Innovative SMU Research Points Way for Cultural Responsiveness Training
New research out of Samuel Merritt University’s Occupational Therapy program offers a potential road map for how to teach health science students cultural responsiveness.
The research, published in the Journal of Occupational Therapy Education, showed improvements in the students’ self-reported knowledge of culturally responsive care following a nine-hour Social and Cultural Concepts Module. The training is seen by some as an early step to addressing the disparities in health outcomes among some racial and ethnic groups that result from unequal access to health care.
As part of the module, students reviewed case studies of patients from diverse backgrounds, conducted face-to-face interviews with patients from diverse backgrounds about their care, and journaled about their observations related to culture and health care. The 35 entry-level doctor of occupational therapy students who took part in the module and the pre- and post-surveys reported improved understanding and comfort with 22 of the 30 concepts measured—pointing to the benefit of incorporating such culturally responsive training into the curriculum, researchers found.
‘I knew it was low, but not that low’
Robert Freeman, OTD ’20, one of seven graduate researchers on a team lead by Professor Elizabeth Ching, said the study led to an ah-ha moment he hadn’t anticipated.
"Based on my review of the U.S. demographics from 2015 to 2018, African Americans account for just 5% to 9% of practicing occupational therapists, "said Freeman, who is African American. “I knew it was low, but not that low. That was eye-opening. What are the challenges for African Americans getting into grad school, and how can we increase the numbers?
The lack of racial diversity in occupational therapy, as well as its educational programs, are obstacles to providing culturally responsive care to all people, populations, and communities, Freeman said. It makes sense then that educating health care practitioners, including occupational therapists, to conceptualize and understand the culture of patients and to use their understanding to extend care in a culturally responsive way is critical to leveling health inequities, according to the team’s findings.

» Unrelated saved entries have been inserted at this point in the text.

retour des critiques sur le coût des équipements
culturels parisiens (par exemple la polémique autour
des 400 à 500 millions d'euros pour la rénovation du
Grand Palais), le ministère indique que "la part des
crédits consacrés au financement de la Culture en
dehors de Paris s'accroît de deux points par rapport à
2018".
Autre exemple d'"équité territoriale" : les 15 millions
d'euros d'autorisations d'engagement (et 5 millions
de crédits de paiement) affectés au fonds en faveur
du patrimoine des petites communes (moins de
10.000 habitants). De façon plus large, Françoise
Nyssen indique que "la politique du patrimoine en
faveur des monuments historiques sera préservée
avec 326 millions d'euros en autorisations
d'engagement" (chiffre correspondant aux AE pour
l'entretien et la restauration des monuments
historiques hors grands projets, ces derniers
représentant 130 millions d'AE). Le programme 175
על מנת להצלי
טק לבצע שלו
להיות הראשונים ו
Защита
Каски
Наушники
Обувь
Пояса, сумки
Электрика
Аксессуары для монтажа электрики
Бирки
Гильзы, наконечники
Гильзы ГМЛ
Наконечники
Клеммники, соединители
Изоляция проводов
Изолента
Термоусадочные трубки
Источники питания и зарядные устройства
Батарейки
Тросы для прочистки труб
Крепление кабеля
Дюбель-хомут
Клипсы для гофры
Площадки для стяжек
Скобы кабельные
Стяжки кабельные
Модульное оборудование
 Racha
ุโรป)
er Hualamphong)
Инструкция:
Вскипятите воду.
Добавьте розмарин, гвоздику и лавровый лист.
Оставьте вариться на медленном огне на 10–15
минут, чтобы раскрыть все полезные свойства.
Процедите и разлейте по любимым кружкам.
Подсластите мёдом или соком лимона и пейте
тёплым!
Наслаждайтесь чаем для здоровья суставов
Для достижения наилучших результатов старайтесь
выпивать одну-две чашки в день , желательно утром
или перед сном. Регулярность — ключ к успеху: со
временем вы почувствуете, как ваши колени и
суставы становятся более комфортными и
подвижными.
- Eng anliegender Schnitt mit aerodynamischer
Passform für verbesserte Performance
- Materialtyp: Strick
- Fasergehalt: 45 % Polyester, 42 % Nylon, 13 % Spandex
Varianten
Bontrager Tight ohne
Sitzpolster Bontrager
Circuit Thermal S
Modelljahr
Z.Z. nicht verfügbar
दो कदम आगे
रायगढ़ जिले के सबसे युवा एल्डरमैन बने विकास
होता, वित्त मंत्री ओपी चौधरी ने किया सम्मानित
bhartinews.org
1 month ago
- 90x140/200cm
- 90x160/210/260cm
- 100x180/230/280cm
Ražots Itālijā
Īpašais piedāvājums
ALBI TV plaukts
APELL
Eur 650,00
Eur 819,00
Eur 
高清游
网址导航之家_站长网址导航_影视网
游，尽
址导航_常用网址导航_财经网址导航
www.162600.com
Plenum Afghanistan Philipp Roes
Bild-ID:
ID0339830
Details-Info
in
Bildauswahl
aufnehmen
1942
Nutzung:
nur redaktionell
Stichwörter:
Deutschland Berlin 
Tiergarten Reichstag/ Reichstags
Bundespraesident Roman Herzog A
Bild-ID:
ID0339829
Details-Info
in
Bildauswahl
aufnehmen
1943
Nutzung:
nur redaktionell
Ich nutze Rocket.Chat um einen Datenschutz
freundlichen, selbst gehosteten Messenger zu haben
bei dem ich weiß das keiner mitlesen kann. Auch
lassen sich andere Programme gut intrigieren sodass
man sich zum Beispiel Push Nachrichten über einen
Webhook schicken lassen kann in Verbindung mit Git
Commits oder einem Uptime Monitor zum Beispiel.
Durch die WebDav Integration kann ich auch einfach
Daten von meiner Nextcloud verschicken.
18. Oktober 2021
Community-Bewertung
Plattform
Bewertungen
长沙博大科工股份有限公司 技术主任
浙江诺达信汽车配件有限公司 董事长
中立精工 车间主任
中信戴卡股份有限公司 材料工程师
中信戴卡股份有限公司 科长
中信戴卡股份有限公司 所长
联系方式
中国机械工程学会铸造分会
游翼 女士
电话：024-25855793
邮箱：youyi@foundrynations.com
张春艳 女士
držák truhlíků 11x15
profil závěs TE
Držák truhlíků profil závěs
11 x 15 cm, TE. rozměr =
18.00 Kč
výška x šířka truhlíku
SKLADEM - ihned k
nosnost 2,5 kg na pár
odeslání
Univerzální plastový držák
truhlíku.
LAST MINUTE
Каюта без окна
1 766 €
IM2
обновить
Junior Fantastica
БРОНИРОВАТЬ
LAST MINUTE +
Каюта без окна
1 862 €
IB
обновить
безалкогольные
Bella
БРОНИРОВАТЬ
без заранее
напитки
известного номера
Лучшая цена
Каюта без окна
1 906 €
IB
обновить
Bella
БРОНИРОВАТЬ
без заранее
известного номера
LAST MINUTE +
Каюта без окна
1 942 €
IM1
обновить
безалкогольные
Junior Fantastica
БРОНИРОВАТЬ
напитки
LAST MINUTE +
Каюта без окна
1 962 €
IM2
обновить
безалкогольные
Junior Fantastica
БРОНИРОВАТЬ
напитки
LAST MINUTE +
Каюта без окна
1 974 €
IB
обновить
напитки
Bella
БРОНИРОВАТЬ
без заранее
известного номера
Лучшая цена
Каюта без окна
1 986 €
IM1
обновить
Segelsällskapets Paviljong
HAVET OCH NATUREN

In addition to being eye-opening, working as part of the research team was great career experience since so few occupational therapy students from diverse backgrounds have such an opportunity, Freeman said.
‘We’re ahead of most’
In fact, “Our team’s research is unique, not only because there is scant research in this area, but also because all of the researchers are persons of color,” Ching pointed out. In addition to Ching and Freeman, the team included Elsa Contreras, OTD ’20, Precious Dimalanta, OTD ’20, Linda Duran, OTD ’20, Ursula Hawe, MOT ’20, Susannah Hong, OTD ’20, and Wilton Ramos, OTD ’20.
Based on the team’s findings, Ching believes it’s crucial for occupational therapy programs, and health sciences in general, to implement standardized and consistent culturally responsive curriculum.
“Cultural responsiveness education needs to be systemic rather than, as is too often the case today, a perspective left to individual instructors or even students to represent in our courses,” Ching said. “At Samuel Merritt, we’re ahead of most because we’ve taught the Social and Cultural Concepts Module since 2015 but there’s always more we can do and I think that’s part of what this research teaches us.”